To demonstrate the safety and efficacy of low-dose rituximab in a middle-income center in northeastern Mexico STUDY DESIGN: We report the experience of 26 patients with chronic graft-versus-graft disease who received low-dose rituximab (100 mg weekly for 4 weeks). We utilized the advances in the National Institutes of Health (NIH) criteria for diagnosis, scoring, trial design, and assessment of treatment response.

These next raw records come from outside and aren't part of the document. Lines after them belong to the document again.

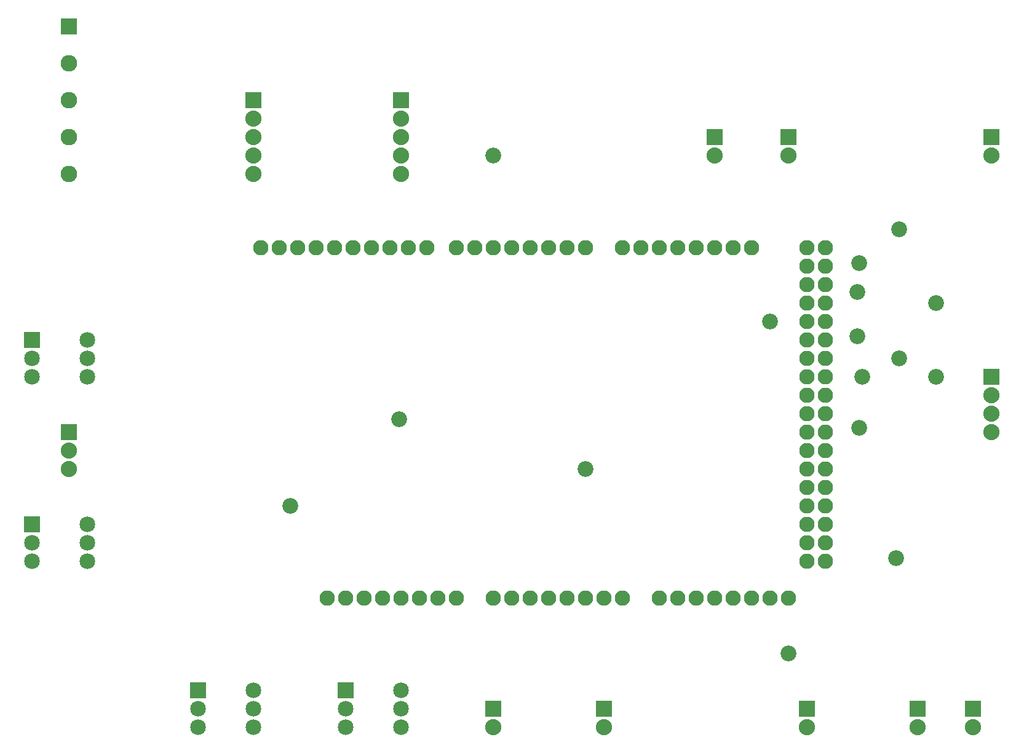
<source format=gbs>
G04 MADE WITH FRITZING*
G04 WWW.FRITZING.ORG*
G04 DOUBLE SIDED*
G04 HOLES PLATED*
G04 CONTOUR ON CENTER OF CONTOUR VECTOR*
%ASAXBY*%
%FSLAX23Y23*%
%MOIN*%
%OFA0B0*%
%SFA1.0B1.0*%
%ADD10C,0.085433*%
%ADD11C,0.085000*%
%ADD12C,0.082917*%
%ADD13C,0.088000*%
%ADD14C,0.090000*%
%ADD15R,0.085000X0.085000*%
%ADD16R,0.088000X0.088000*%
%ADD17R,0.089986X0.090000*%
%LNMASK0*%
G90*
G70*
G54D10*
X1702Y1544D03*
X2291Y2013D03*
G54D11*
X302Y1444D03*
X602Y1444D03*
X302Y1344D03*
X602Y1344D03*
X302Y1244D03*
X602Y1244D03*
X302Y2444D03*
X602Y2444D03*
X302Y2344D03*
X602Y2344D03*
X302Y2244D03*
X602Y2244D03*
X2002Y544D03*
X2302Y544D03*
X2002Y444D03*
X2302Y444D03*
X2002Y344D03*
X2302Y344D03*
X1202Y544D03*
X1502Y544D03*
X1202Y444D03*
X1502Y444D03*
X1202Y344D03*
X1502Y344D03*
G54D12*
X3802Y1044D03*
X2202Y1044D03*
X3902Y1044D03*
X4002Y1044D03*
X4102Y1044D03*
X4202Y1044D03*
X4502Y2444D03*
X4302Y1044D03*
X4402Y1044D03*
X2242Y2944D03*
X2802Y1044D03*
X2902Y1044D03*
X3002Y1044D03*
X3102Y1044D03*
X4502Y1644D03*
X3202Y1044D03*
X3302Y1044D03*
X3402Y1044D03*
X3502Y1044D03*
X3002Y2944D03*
X4502Y2844D03*
X4502Y2044D03*
X4502Y1244D03*
X1842Y2944D03*
X2602Y1044D03*
X2602Y2944D03*
X4502Y2644D03*
X4502Y2244D03*
X4502Y1844D03*
X4202Y2944D03*
X4502Y1444D03*
X4102Y2944D03*
X4002Y2944D03*
X3902Y2944D03*
X3802Y2944D03*
X3702Y2944D03*
X3602Y2944D03*
X3502Y2944D03*
X1642Y2944D03*
X2042Y2944D03*
X2442Y2944D03*
X2002Y1044D03*
X2402Y1044D03*
X3202Y2944D03*
X2802Y2944D03*
X4502Y2944D03*
X4502Y2744D03*
X4502Y2544D03*
X4502Y2344D03*
X4502Y2144D03*
X4502Y1944D03*
X4502Y1744D03*
X4502Y1544D03*
X4502Y1344D03*
X1542Y2944D03*
X1742Y2944D03*
X1942Y2944D03*
X2142Y2944D03*
X2342Y2944D03*
X1902Y1044D03*
X2102Y1044D03*
X2302Y1044D03*
X2502Y1044D03*
X3302Y2944D03*
X3102Y2944D03*
X2902Y2944D03*
X2702Y2944D03*
X4602Y2944D03*
X4602Y2844D03*
X4602Y2744D03*
X4602Y2644D03*
X4602Y2544D03*
X4602Y2444D03*
X4602Y2344D03*
X4602Y2244D03*
X4602Y2144D03*
X4602Y2044D03*
X4602Y1944D03*
X4602Y1844D03*
X4602Y1744D03*
X4602Y1644D03*
X4602Y1544D03*
X4602Y1444D03*
X4602Y1344D03*
X4602Y1244D03*
X3702Y1044D03*
G54D13*
X3402Y444D03*
X3402Y344D03*
X2802Y444D03*
X2802Y344D03*
X4402Y3544D03*
X4402Y3444D03*
X4002Y3544D03*
X4002Y3444D03*
X4502Y444D03*
X4502Y344D03*
X5402Y444D03*
X5402Y344D03*
X5102Y444D03*
X5102Y344D03*
X5502Y3544D03*
X5502Y3444D03*
X5502Y2244D03*
X5502Y2144D03*
X5502Y2044D03*
X5502Y1944D03*
X502Y1944D03*
X502Y1844D03*
X502Y1744D03*
G54D10*
X4775Y2703D03*
X4775Y2463D03*
X4302Y2544D03*
X4402Y744D03*
X5002Y2344D03*
X4802Y2244D03*
X4983Y1261D03*
X3302Y1744D03*
X4784Y1965D03*
X2802Y3444D03*
X5202Y2244D03*
X5202Y2644D03*
X4784Y2861D03*
X5002Y3044D03*
G54D14*
X502Y3944D03*
X502Y3744D03*
X502Y3544D03*
X502Y3344D03*
X502Y4144D03*
G54D13*
X2302Y3744D03*
X2302Y3644D03*
X2302Y3544D03*
X2302Y3444D03*
X2302Y3344D03*
X1502Y3744D03*
X1502Y3644D03*
X1502Y3544D03*
X1502Y3444D03*
X1502Y3344D03*
G54D15*
X302Y1444D03*
X302Y2444D03*
X2002Y544D03*
X1202Y544D03*
G54D16*
X3402Y444D03*
X2802Y444D03*
X4402Y3544D03*
X4002Y3544D03*
X4502Y444D03*
X5402Y444D03*
X5102Y444D03*
X5502Y3544D03*
X5502Y2244D03*
X502Y1944D03*
G54D17*
X502Y4144D03*
G54D16*
X2302Y3744D03*
X1502Y3744D03*
G04 End of Mask0*
M02*
</source>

We obtained a 5-year overall survival of 23.6%, including four patients with complete response. The 1-year event-free survival was 70% for patients with rituximab. During the treatment, there were 3 hospitalizations, and the causes were: immune thrombocytopenia, a parapneumonic effusion, and a cerebral vascular event. The median length of hospital stay was twelve days.
A low dose of rituximab is an available and cost-effective option for patients with steroid-refractory cGvHD.

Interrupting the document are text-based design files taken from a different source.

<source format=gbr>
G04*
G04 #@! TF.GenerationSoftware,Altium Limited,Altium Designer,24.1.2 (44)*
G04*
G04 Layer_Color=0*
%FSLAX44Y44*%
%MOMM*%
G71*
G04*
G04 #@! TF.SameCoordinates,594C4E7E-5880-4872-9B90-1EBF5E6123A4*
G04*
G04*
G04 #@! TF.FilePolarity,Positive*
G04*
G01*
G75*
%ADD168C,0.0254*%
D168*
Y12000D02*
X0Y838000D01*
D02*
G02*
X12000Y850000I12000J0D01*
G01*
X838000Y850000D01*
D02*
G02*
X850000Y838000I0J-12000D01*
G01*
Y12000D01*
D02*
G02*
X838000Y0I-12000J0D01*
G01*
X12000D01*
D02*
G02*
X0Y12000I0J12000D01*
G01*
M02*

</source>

慢性移植物抗宿主病(cGvHD)是同种异体造血干细胞移植(allo-HSCT)患者面临死亡或感染风险的主要并发症。目前,对于对类固醇无反应的患者,一线治疗尚无金标准,并且有几种治疗方案正在针对该疾病进行临床试验评估,甚至可用于移植物抗宿主病的一线治疗。有证据表明,标准剂量为375mg/m²每周一次的抗CD20抗体利妥昔单抗在治疗类固醇难治性慢性移植物抗宿主病(SR-cGvHD)方面具有益处。
在墨西哥东北部的一个中等收入中心证明低剂量利妥昔单抗的安全性和有效性。
我们报告了26例接受低剂量利妥昔单抗(每周100mg,共4周)治疗的慢性移植物抗宿主病患者的经验。我们采用了美国国立卫生研究院(NIH)在诊断、评分、试验设计和治疗反应评估标准方面的进展。
我们获得了23.6%的5年总生存率,其中包括4例完全缓解的患者。接受利妥昔单抗治疗的患者1年无事件生存率为70%。治疗期间,有3例住院,原因分别为:免疫性血小板减少症、类肺炎性胸腔积液和脑血管事件。中位住院时间为12天。
低剂量利妥昔单抗是类固醇难治性cGvHD患者可用且具有成本效益的选择。